Cuando llegaron todos a elegir sus libros Adrián estaba en un rincón del patio, bajo una sombra, simplemente leyendo.

sábado, 18 de abril de 2015

Fantasmas en la Federal

Historias Cotidianas
Fantasmas en la Federal
Ernestina Roldán

Foto de Adán Echeverría
El otro día en una reunión de grafiteros conocí a Rey, tiene la tez morena, de un moreno que únicamente se da por estas tierras, sin el arete de caracol marino y sin piercing de la nariz hubiera pasado por un chico cualquiera de veintitantos años, pero sus perforaciones y tatuajes, o llamaban la atención o provocaban rechazo, no importaba la edad o condición social, la gente es así acepta o no las novedades y más cuando se trata del cuerpo humano. Es que pareciera que la agresión realizada en el cuerpo del otro nos afecta y aunque físicamente no hay dolor para los que miramos siempre hay un morbo, un estremecimiento; o por saber si le dolió o por saber si realmente le gusta lucir así. No, no me refiero a un arete de más, a uno coqueto, si no a que muchos de los que gustan de esto son adictos, al sudor, a la adrenalina, al dolor. Rey me desmitificó el asunto, duele pero no mucho, me dijo.
Mi nuevo amigo había pintado varios grafitis y era jurado de unos botes de basura que habían sido grafiteados por jóvenes entusiastas. Esa mañana coincidimos en el aún frío del invierno, me cayó bien su sueño de pintar el mundo color paz, me platicó de sus grafitis y me acordé de unos señores de Monterey que según dicen llevan años pintando poemas en las paredes, de la amiga de mi mamá, una tal Moon, que en los años ochenta pintaba grafitis en las calles de la ciudad de México en busca de la paz en la Guerra del Golfo, de unos alemanes que según las fotografías mientras iban derribando el muro de Berlín iban pintando un enorme grafiti en su memoria. Lo cierto es que Rey no me daba miedo para nada, me cayó tan bien que lo invité a mi fiesta de cumpleaños, para mi sorpresa llegó con sus papás, entonces sí supe lo que es el miedo.
La adrenalina que causa pintar grafitis para un concurso de botes de basura es básicamente muy poca comparada con la emoción que causa pintar las paredes en la noche, mientras los otros duermen y tú, envalentonado, vas y escribes un corazón enorme seguido de la letra K. Sientes como se te sube el corazón cuando ves aparecer las luces de un choche que está a punto de alumbrarte a ti y descubrirte, te logras confundir entre las sombras, respiras profundo cuando te das cuenta que no era la tira. Normalmente te das valor porque andas con tus amigos, sí esos que tu mamá detesta, que tu hermano reprueba y que nadie soporta en la familia, pero tú sí porque son, según dices tus hermanos. Pero ese terror que sólo imaginas y no conoces porque nunca has pintado ni poemas, ni grafitis en tu ciudad, es seguro más pequeño que el que sentí cuando el papá de mi amigo comenzó a contarme la historia de los fantasmas.

___

**Objetivo del ejercicio:**
Contesta estas preguntas según el relato:
(a) ¿Qué llevaba Rey en la oreja y en la nariz?
(b) ¿De qué era jurado Rey?
(c) ¿Qué escribe en la pared, según el relato, quien sale a pintar de noche?

**Datos registrados:**
___

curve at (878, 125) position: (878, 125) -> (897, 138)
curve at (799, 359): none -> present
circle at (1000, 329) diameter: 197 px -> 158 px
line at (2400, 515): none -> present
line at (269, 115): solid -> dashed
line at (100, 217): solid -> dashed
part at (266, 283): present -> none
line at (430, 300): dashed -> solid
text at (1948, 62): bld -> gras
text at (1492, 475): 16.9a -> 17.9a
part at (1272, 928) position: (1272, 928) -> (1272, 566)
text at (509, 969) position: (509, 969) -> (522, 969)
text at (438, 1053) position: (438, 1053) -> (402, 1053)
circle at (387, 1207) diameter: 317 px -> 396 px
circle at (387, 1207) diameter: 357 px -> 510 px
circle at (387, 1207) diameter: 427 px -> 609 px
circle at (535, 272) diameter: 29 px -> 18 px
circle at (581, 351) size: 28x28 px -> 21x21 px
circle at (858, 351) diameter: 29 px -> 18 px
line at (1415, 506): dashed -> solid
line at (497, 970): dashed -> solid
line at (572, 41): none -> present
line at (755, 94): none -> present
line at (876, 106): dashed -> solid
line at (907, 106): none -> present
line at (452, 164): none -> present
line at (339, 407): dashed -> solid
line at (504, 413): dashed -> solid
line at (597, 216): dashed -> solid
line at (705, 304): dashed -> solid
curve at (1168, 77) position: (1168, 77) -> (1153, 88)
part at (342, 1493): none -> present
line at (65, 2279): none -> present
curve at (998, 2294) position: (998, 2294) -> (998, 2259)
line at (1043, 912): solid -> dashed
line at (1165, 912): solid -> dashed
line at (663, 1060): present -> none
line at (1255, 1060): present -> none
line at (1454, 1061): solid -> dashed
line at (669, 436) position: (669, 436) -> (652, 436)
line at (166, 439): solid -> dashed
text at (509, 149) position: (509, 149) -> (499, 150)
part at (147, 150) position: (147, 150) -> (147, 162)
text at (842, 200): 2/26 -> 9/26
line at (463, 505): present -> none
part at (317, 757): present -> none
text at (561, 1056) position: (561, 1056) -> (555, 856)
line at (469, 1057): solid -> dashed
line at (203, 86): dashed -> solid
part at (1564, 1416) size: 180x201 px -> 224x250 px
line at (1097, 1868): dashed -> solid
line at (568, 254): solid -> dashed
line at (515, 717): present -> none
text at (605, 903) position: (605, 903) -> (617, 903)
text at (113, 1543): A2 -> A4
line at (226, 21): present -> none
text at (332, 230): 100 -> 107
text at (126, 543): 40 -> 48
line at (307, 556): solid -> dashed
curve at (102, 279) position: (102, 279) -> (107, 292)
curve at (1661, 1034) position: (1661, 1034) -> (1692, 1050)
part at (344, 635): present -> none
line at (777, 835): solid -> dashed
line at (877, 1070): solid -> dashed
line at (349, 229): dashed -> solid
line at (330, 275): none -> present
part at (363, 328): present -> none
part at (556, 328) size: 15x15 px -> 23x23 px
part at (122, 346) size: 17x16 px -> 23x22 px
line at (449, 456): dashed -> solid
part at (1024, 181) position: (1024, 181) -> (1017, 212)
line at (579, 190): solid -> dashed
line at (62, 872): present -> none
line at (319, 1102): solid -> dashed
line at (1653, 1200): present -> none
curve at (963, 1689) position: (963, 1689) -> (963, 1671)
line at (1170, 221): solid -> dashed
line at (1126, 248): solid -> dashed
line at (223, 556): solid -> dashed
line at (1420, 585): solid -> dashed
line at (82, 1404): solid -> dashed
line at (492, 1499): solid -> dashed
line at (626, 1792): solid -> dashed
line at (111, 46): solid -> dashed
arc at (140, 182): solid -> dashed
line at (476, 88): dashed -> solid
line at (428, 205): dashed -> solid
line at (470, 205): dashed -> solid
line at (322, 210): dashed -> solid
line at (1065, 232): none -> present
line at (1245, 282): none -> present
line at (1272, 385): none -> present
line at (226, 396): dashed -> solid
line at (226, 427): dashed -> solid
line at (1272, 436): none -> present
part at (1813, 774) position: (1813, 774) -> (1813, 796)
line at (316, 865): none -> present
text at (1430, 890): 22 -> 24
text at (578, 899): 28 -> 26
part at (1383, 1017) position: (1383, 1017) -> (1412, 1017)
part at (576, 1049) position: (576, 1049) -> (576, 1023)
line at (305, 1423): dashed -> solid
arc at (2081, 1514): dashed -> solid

___

**Resultado a continuación:**
(a) Un arete de caracol marino y un piercing en la nariz.
(b) De unos botes de basura que habían sido grafiteados por jóvenes entusiastas.
(c) Un corazón enorme seguido de la letra K.